EXERCISE DIRECTIONS: Reproduce every line of the items below, swapping "elevation" for "altitude" and leaving everything else unchanged. Omit the pictures from your answer.

RECORDS FOR THIS EXERCISE:

-=-=-

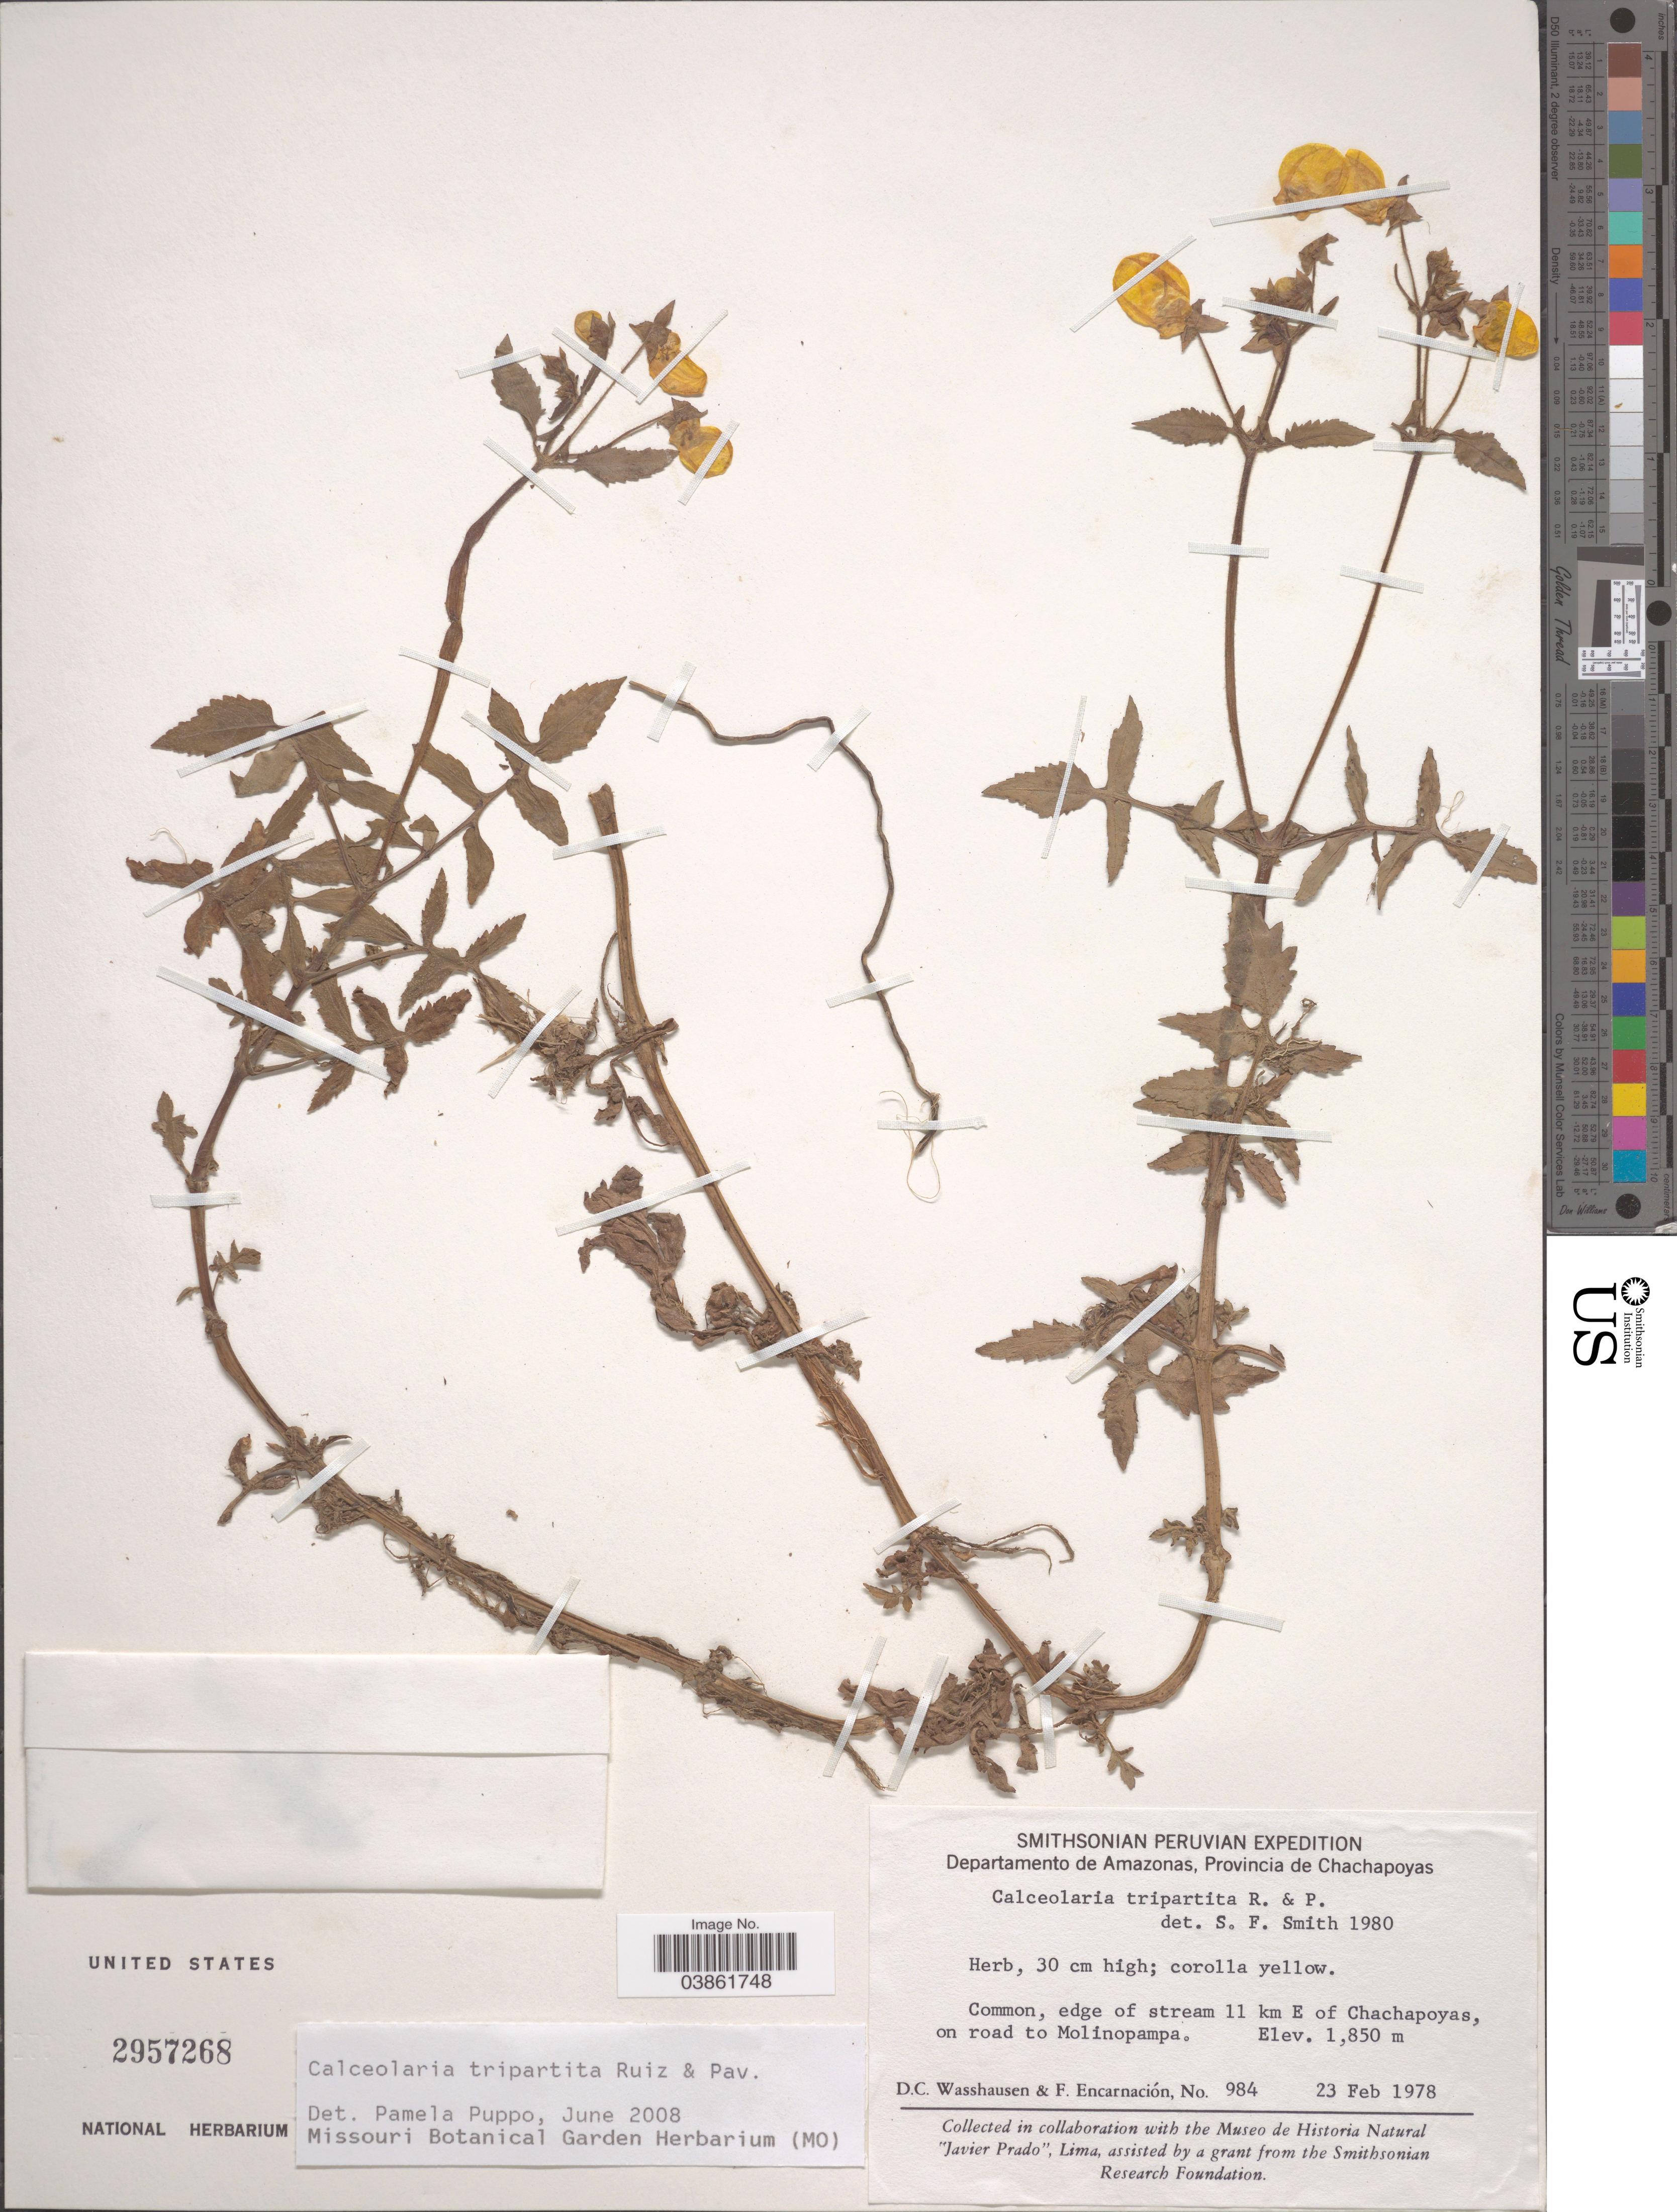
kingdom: Plantae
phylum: Tracheophyta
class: Magnoliopsida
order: Lamiales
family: Calceolariaceae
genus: Calceolaria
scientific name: Calceolaria tripartita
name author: Ruiz & Pav.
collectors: D. C. Wasshausen & F. Encarnación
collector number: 984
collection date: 1978-02-23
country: Peru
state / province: Amazonas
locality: Departamento de Amazonas, Provincia de Chachapoyas. 11 km E of Chachapoyas, on road to Molinopampa.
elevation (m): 1850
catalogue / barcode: US 2957268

-=-=-

WRITTEN REPLY:
kingdom: Plantae
phylum: Tracheophyta
class: Magnoliopsida
order: Lamiales
family: Calceolariaceae
genus: Calceolaria
scientific name: Calceolaria tripartita
name author: Ruiz & Pav.
collectors: D. C. Wasshausen & F. Encarnación
collector number: 984
collection date: 1978-02-23
country: Peru
state / province: Amazonas
locality: Departamento de Amazonas, Provincia de Chachapoyas. 11 km E of Chachapoyas, on road to Molinopampa.
altitude (m): 1850
catalogue / barcode: US 2957268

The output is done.